Pytanie powinno brzmieć, czy Materia może istnieć? Być może to Materia jest anomalią,
która nie ma prawa istnieć? To zadziwiające ale patrząc logicznie, gdy „coś” istnieje pośrodku
„niczego” powinno zostać przez „nic” wchłonięte! Tymczasem anomalia się rozszerza i
powoduje kolejne wypaczenia. Spycha „nic” na swój kraniec, chociaż „niczego” teoretycznie
nie można przesuwać, bo nie istnieje (w przeciwieństwie do skończonej Materii).
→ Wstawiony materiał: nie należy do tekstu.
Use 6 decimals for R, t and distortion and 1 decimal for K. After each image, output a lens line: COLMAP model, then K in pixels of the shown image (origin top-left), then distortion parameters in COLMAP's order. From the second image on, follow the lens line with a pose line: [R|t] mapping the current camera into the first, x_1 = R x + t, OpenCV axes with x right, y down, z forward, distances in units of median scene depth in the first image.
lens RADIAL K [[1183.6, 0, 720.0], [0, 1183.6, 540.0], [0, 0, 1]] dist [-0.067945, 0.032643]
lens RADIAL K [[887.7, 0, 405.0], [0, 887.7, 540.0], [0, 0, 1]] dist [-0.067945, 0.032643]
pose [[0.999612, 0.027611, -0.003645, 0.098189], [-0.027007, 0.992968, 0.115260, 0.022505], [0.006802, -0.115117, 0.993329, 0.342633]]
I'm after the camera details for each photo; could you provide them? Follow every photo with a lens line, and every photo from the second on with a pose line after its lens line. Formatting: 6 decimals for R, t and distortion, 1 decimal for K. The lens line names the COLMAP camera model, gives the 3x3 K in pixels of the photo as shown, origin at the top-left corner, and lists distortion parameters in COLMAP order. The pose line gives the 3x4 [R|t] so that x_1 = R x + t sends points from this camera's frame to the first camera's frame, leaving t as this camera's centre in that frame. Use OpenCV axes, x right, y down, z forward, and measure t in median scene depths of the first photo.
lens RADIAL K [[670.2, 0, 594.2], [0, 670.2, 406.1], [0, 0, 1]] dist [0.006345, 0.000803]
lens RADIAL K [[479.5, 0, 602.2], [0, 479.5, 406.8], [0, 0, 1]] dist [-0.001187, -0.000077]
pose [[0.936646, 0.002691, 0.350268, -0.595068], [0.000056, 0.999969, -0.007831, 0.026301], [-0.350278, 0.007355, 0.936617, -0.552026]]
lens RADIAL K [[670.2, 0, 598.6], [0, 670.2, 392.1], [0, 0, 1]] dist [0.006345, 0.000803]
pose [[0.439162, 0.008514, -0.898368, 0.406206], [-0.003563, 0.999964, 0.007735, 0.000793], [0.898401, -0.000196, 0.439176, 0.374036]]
Po jakimś
czasie (czas to znów część „czegoś”) rodzę się ja i ty - małe dzieci anomalii, które wraz z naszą
wielką, mierzalną matką, obawiają się niemierzalnej Nicości, która chce nas pożreć…
Przepraszam - nie chce, bo nie istnieje!
O sensie życia…
Jeżeli bóstwa nie obmyśliły planu specjalnie dla ciebie, nie należy się załamywać, tylko
radować. Twoje życie będzie miało sens, zgodny z twoją wolą. Jeżeli wymyślisz sobie, że sens
ma dla ciebie uprawianie bulw dasada po kres życia, będziesz szczęśliwym człowiekiem,
znającym swoje przeznaczenie! Oczywiście nie każdy ma tak bogatą wyobraźnię, więc
niektórzy wolą wybrać uniwersalne, gotowe przeznaczenie, które ja nazywam
„przeznaczeniem dla ogółu”. Trudno zignorować, jak ważna jest dla nas kwestia zbawienia.
Wiemy, że bóstwa istnieją. Wiemy, że nasze dusze trafiają po śmierci w zaświaty, gdzie
spotyka je nagroda, bądź kara za nasze uczynki. Tak więc sensem naszego życia może być
dążenie do zasłużenia na inne życie. A co się dzieje, gdy sobie już zasłużymy? Obawiam się,
ze spełnienie marzeń może rozczarować. Bywa, że samo dążenie do spełnienia marzeń jest
bardziej interesujące, niż sam finał.